§ Instruction
One figure is the whole answer: the number of lines below that contain the word "шина".

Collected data

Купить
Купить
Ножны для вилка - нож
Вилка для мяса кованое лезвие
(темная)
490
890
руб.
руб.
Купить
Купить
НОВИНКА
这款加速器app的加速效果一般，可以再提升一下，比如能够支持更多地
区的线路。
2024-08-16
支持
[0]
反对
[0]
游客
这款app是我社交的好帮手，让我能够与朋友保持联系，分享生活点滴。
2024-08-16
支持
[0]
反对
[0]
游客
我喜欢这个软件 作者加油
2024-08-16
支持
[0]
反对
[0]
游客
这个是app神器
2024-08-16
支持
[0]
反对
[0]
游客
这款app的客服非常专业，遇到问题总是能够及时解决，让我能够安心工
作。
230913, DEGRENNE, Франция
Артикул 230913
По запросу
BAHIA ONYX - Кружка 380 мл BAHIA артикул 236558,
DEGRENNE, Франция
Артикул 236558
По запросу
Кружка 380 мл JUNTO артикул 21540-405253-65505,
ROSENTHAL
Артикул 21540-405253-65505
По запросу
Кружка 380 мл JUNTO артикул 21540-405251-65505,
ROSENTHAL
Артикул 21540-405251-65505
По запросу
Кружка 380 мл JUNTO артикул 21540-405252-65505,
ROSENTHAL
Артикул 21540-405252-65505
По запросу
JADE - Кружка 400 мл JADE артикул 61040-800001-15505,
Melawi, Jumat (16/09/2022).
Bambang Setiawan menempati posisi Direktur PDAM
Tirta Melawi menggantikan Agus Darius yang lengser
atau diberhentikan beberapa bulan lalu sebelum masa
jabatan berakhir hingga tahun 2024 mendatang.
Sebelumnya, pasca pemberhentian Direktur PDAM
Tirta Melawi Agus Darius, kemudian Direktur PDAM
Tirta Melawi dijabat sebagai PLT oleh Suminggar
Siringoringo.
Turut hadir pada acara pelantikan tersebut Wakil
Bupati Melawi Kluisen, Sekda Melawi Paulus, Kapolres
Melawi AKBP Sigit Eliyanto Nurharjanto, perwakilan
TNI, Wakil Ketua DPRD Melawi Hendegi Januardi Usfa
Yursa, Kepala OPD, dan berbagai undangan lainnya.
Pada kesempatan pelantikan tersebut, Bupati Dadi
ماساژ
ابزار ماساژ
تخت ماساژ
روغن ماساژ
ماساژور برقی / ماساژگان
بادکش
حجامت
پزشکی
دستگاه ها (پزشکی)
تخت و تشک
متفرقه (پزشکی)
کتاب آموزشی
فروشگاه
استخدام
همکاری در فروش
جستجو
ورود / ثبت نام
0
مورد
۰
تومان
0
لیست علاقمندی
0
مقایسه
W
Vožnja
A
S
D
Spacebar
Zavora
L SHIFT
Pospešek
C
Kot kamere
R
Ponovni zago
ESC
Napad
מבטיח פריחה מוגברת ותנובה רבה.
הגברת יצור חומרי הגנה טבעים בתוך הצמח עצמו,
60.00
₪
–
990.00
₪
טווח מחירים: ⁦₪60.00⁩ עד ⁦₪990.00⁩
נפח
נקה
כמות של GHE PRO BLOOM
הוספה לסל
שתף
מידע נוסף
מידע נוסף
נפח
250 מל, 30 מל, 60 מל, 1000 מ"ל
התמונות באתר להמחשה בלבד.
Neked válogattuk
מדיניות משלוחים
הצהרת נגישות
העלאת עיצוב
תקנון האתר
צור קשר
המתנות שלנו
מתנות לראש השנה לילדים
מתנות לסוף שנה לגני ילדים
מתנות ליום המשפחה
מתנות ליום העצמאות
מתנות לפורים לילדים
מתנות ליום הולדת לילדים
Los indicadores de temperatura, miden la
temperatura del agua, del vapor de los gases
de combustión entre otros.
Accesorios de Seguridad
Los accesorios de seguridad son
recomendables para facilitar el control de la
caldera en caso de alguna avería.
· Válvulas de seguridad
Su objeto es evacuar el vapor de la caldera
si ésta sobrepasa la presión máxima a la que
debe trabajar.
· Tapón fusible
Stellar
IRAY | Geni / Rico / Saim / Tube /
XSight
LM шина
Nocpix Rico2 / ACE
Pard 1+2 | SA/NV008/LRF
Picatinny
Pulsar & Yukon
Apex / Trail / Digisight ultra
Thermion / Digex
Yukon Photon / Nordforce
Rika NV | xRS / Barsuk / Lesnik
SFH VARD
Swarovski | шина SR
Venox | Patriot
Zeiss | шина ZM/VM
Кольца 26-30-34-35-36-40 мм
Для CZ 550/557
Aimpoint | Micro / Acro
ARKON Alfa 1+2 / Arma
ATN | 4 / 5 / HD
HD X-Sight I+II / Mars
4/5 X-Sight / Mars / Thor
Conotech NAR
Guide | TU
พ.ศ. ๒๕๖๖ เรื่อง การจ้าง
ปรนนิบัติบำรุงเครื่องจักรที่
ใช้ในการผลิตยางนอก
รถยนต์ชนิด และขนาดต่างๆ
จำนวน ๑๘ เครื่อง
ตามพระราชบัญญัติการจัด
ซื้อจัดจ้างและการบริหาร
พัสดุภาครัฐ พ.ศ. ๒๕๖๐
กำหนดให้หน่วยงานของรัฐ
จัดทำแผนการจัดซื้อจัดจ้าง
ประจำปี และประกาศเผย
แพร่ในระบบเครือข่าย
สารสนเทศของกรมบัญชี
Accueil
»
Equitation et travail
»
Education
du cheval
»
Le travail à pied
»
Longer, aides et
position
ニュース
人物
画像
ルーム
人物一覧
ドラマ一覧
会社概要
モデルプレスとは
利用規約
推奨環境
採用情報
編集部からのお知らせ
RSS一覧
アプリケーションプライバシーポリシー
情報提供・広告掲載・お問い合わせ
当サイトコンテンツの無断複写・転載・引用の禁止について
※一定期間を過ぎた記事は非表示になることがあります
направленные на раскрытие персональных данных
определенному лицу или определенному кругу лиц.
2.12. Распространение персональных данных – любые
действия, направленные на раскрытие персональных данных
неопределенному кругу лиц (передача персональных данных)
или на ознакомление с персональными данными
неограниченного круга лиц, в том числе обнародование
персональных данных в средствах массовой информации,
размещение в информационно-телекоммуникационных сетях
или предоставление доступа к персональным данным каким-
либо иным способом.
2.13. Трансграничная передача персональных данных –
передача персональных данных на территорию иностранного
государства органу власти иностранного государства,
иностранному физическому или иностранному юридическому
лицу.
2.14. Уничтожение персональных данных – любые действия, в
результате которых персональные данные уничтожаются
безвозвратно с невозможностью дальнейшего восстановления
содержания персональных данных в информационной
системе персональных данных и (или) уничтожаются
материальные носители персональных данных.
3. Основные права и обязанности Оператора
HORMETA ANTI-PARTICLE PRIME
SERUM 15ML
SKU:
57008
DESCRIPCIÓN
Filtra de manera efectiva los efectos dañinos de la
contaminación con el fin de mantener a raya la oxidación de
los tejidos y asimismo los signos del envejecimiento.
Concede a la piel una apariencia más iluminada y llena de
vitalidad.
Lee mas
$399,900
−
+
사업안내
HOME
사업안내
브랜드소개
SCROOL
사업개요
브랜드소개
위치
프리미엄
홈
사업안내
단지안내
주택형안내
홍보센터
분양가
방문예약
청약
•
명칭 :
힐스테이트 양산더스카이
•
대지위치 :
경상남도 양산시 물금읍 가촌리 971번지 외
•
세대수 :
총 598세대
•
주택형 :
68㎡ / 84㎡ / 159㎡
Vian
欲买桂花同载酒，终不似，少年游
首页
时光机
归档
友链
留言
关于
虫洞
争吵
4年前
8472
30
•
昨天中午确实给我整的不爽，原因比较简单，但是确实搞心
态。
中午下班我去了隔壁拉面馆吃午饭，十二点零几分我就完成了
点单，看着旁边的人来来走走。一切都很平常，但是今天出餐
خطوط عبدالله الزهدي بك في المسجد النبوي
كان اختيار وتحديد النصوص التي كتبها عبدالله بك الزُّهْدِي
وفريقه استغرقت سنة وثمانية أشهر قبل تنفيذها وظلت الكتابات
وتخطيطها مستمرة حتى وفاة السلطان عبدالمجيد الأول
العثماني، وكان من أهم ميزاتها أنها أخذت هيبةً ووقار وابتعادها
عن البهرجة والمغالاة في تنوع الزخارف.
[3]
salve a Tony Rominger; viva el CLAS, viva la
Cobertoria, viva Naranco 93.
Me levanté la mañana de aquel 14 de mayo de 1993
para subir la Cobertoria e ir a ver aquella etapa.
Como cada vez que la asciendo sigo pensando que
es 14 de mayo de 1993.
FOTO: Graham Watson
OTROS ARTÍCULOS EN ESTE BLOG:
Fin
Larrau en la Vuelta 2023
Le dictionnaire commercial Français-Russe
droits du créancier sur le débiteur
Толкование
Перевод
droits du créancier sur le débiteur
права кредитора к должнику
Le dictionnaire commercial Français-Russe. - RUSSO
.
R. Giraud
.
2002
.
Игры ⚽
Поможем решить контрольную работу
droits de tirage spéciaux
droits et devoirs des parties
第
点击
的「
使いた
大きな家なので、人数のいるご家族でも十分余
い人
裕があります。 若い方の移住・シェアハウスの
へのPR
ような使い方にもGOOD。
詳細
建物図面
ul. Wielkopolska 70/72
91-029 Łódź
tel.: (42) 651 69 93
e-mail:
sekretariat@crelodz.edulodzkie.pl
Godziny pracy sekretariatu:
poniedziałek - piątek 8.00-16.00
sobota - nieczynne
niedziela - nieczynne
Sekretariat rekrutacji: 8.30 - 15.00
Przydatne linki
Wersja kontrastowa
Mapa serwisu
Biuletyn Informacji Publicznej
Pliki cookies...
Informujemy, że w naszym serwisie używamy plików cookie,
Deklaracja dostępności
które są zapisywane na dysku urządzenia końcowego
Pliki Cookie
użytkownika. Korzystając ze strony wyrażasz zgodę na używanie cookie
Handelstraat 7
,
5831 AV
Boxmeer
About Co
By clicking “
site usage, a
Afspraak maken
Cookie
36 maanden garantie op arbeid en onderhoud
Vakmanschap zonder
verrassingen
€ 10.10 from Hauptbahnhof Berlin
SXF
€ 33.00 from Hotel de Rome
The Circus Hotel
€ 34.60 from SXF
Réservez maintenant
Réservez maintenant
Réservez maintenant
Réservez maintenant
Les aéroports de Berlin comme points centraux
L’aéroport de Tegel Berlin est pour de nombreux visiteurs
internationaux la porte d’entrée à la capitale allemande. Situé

§ Exercise answer
3